Joseph Kabila Kabange was officially proclaimed President of the Democratic Republic of the Congo on 16 December 2011. He won with 48.95% of the vote to Étienne Tshisekedi wa Mulumba's 32.33%.

The provisional results of the elections of the national deputies are published by the CENI on the night of 26 January 2012. PECO won a seat in Parliament with its President, Didace Pembe, elected in the Mushie (Maï-Ndombe) constituency.

With several other Members of Parliament, he formed the parliamentary group "REE: Reconstruction, Awakening and Ecology" of which he became the official rapporteur in the National Assembly.

=== 2019: political career under Félix Tshisekedi ===
The presidential, legislative and provincial elections were held on 30 December 2018. Félix Antoine Tshisekedi Tshilombo sworn in as President of the Republic on 24 January 2019 and took office the next day.
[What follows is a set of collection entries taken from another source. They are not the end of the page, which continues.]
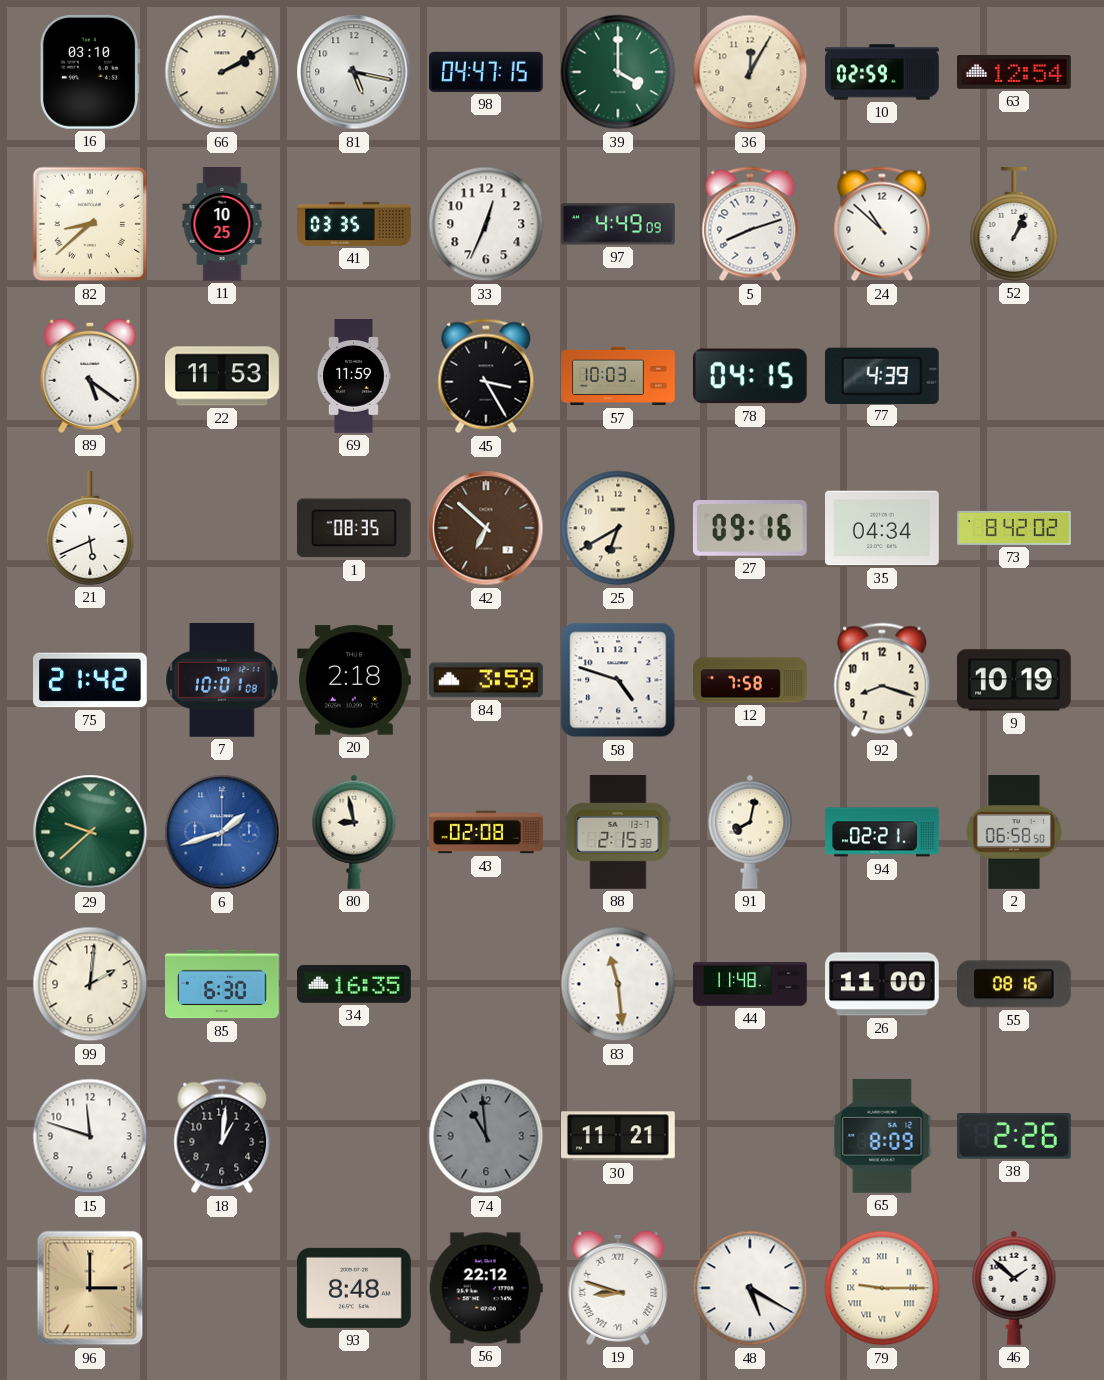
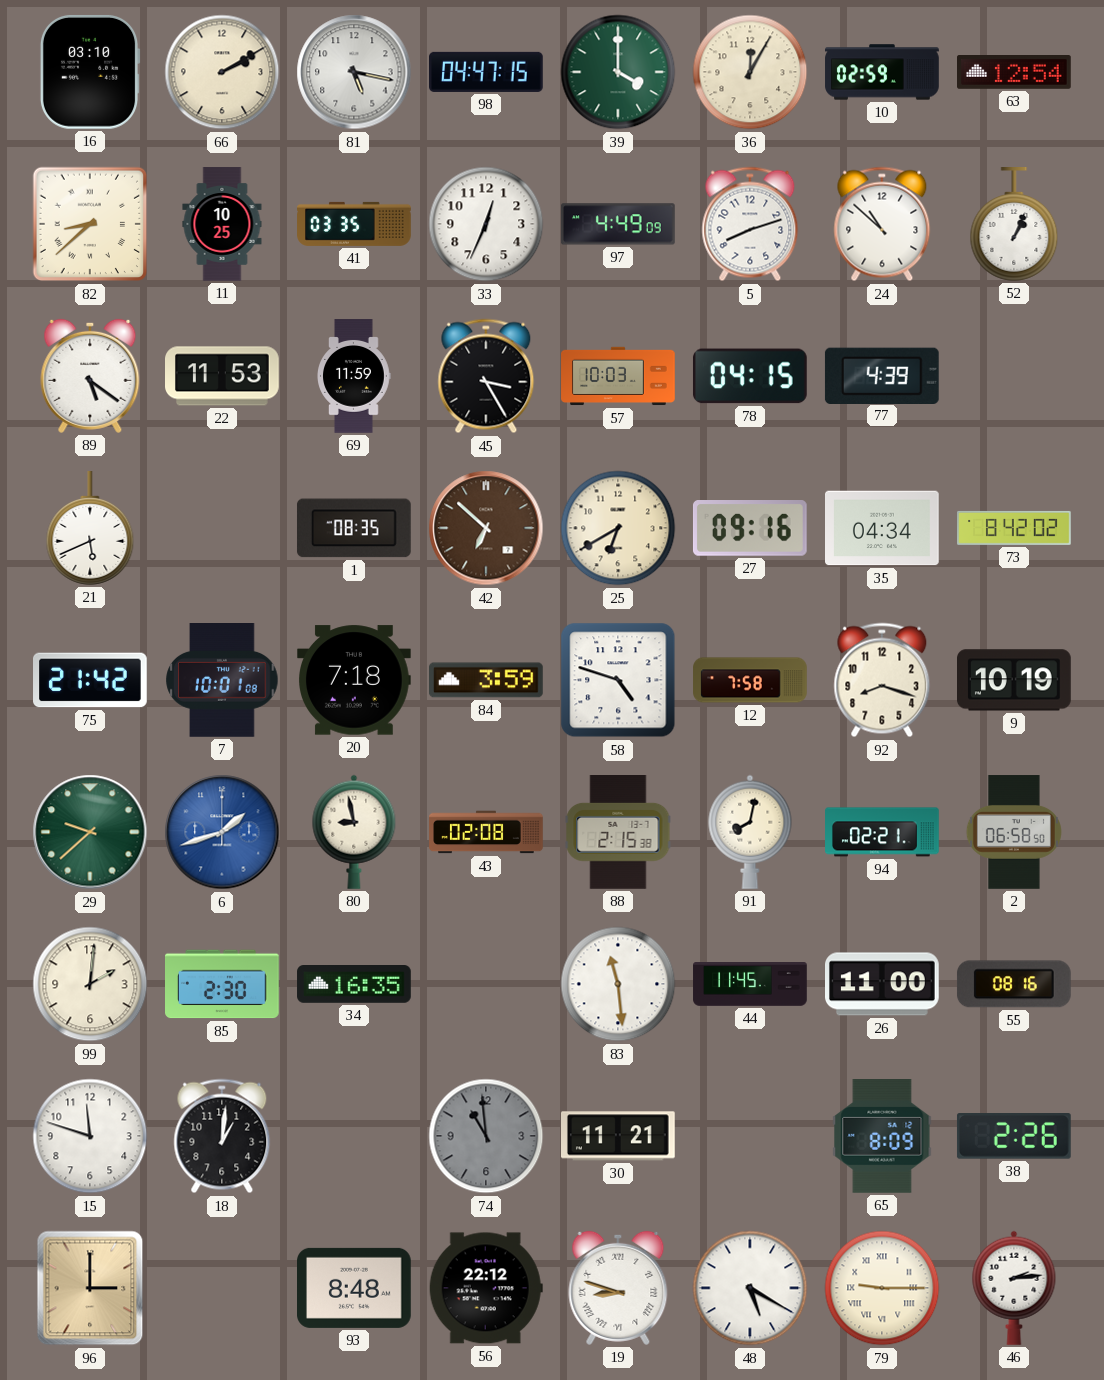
20: 2:18 -> 7:18
85: 6:30 -> 2:30
44: 11:48 -> 11:45
46: 1:52 -> 2:14
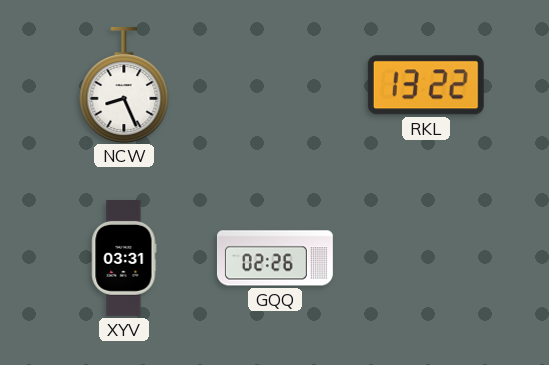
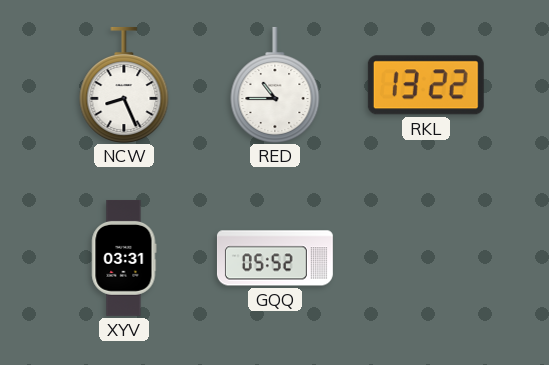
RED: none -> 10:45
GQQ: 02:26 -> 05:52
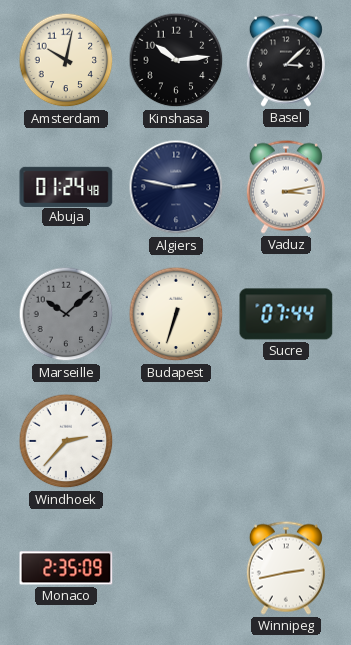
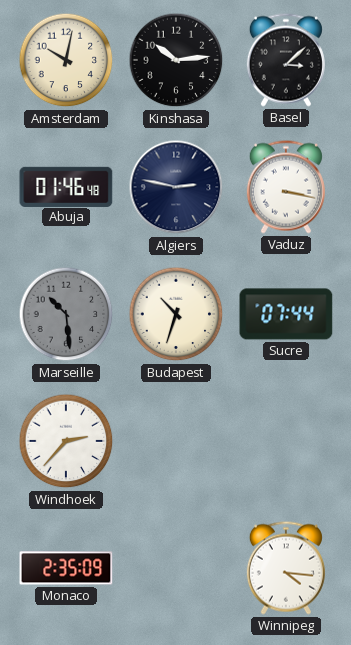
Abuja: 01:24 -> 01:46
Vaduz: 3:13 -> 3:17
Marseille: 10:08 -> 10:29
Budapest: 6:33 -> 10:33
Winnipeg: 2:43 -> 4:16
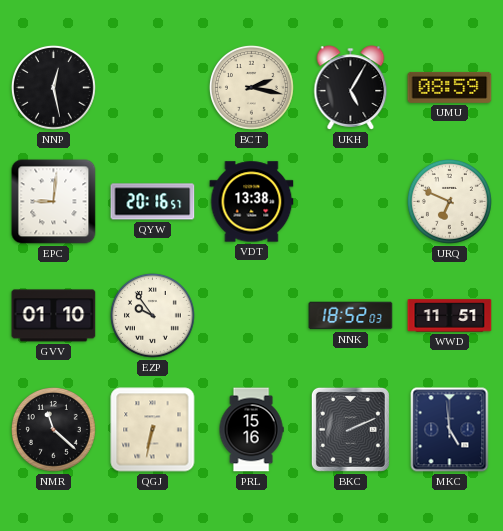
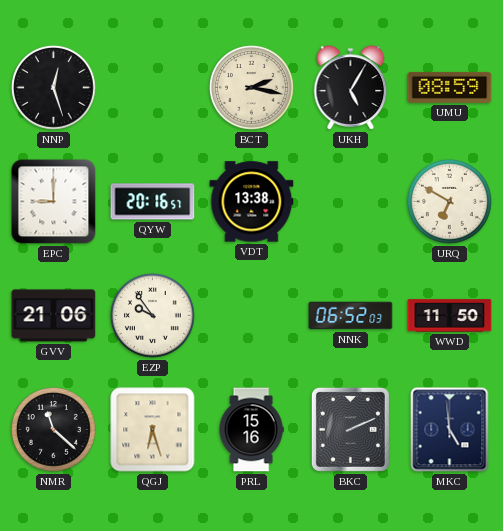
NNP: 12:28 -> 12:27
EPC: 9:01 -> 9:00
URQ: 6:49 -> 6:50
GVV: 01:10 -> 21:06
NNK: 18:52 -> 06:52
WWD: 11:51 -> 11:50
QGJ: 6:32 -> 6:27
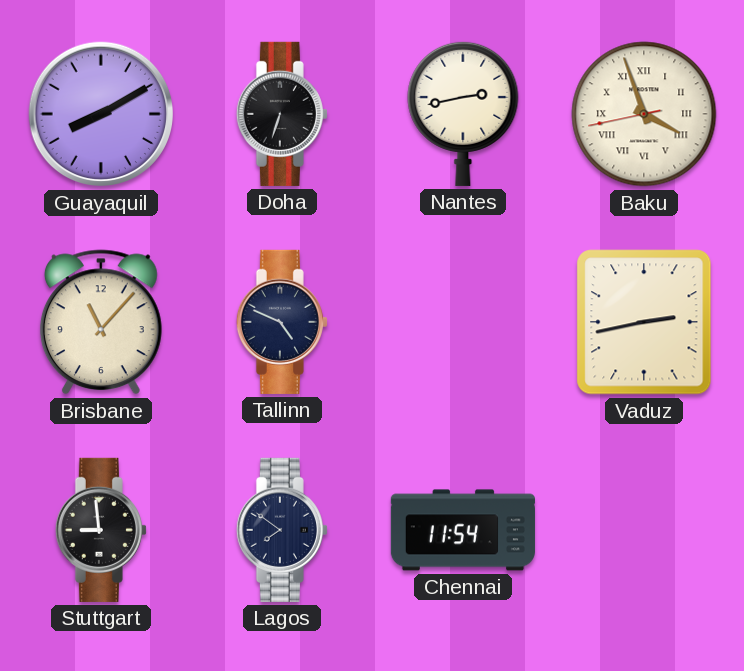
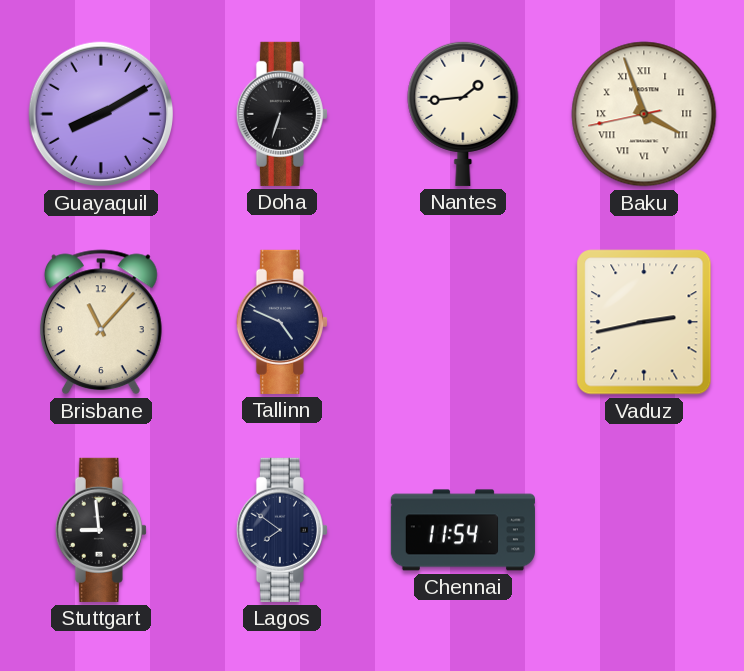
Nantes: 2:43 -> 1:44
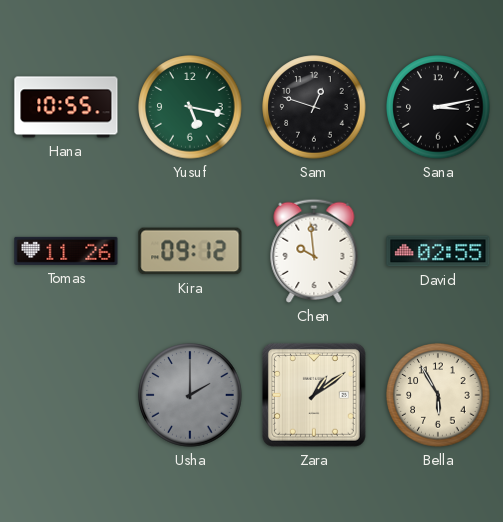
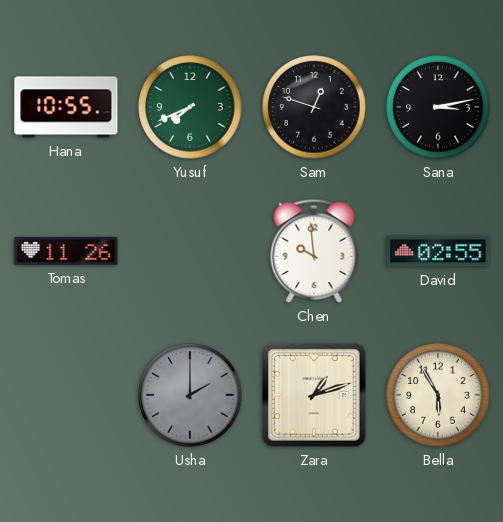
Yusuf: 5:17 -> 7:41
Kira: 09:12 -> none
Zara: 1:09 -> 1:12
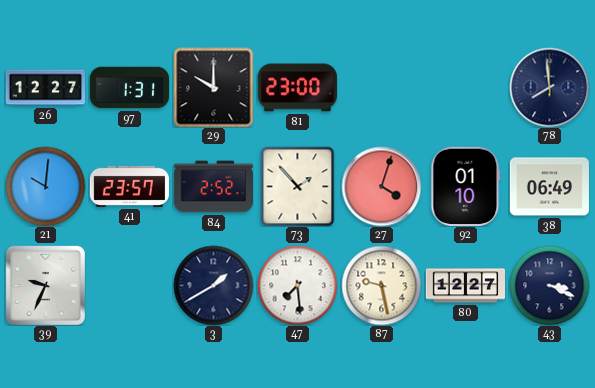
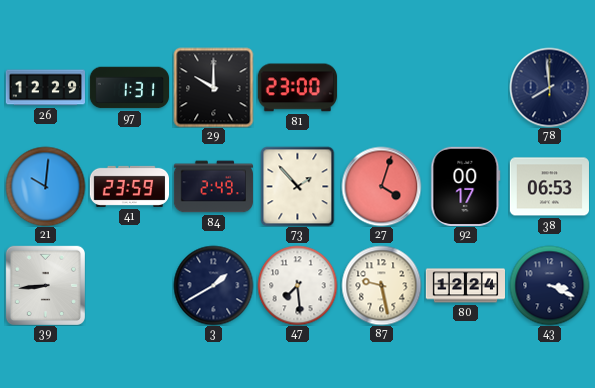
26: 12:27 -> 12:29
41: 23:57 -> 23:59
84: 2:52 -> 2:49
92: 01:10 -> 00:17
38: 06:49 -> 06:53
39: 9:34 -> 8:44
80: 12:27 -> 12:24
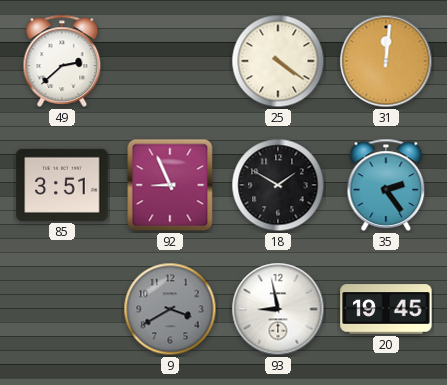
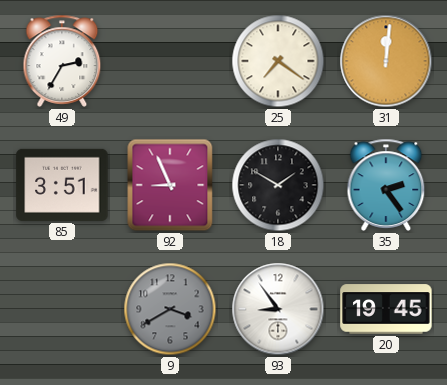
49: 2:38 -> 2:35
25: 4:21 -> 7:21
93: 8:58 -> 8:54
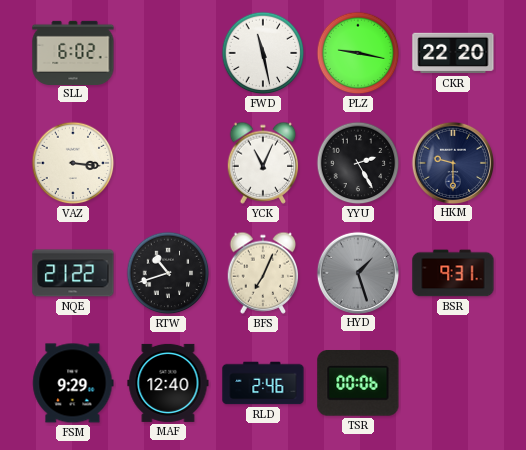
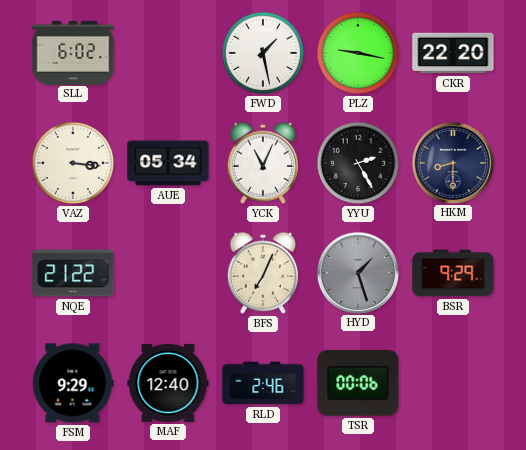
FWD: 11:28 -> 1:28
AUE: none -> 05:34
HKM: 9:30 -> 8:30
RTW: 10:42 -> none
BSR: 9:31 -> 9:29
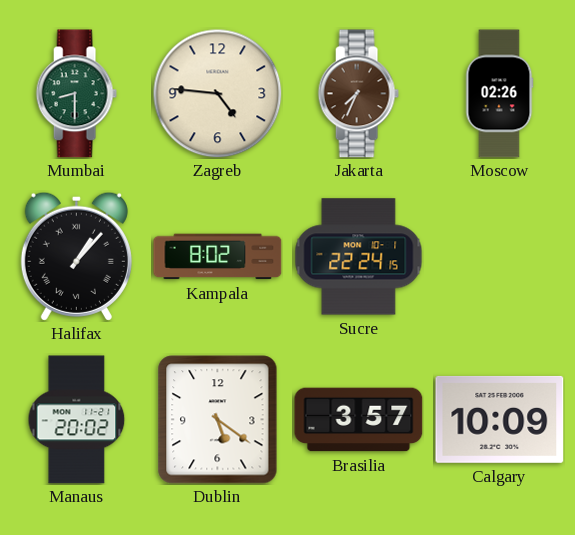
Didace Pembe Bokiaga was elected national deputy in Mushie constituency, Maï-Ndombe Province 10 for the third consecutive time (2006, 2011 and 2018).

From 4 to 6 December 2019, Didace Pembe was organizing the first Green Academy of Environmentalists of Africa in Kinshasa, in collaboration with the Green Forum, the Federation of African Greens (FEVA) and the Federation of Environmental Parties of Central Africa (FEVAC).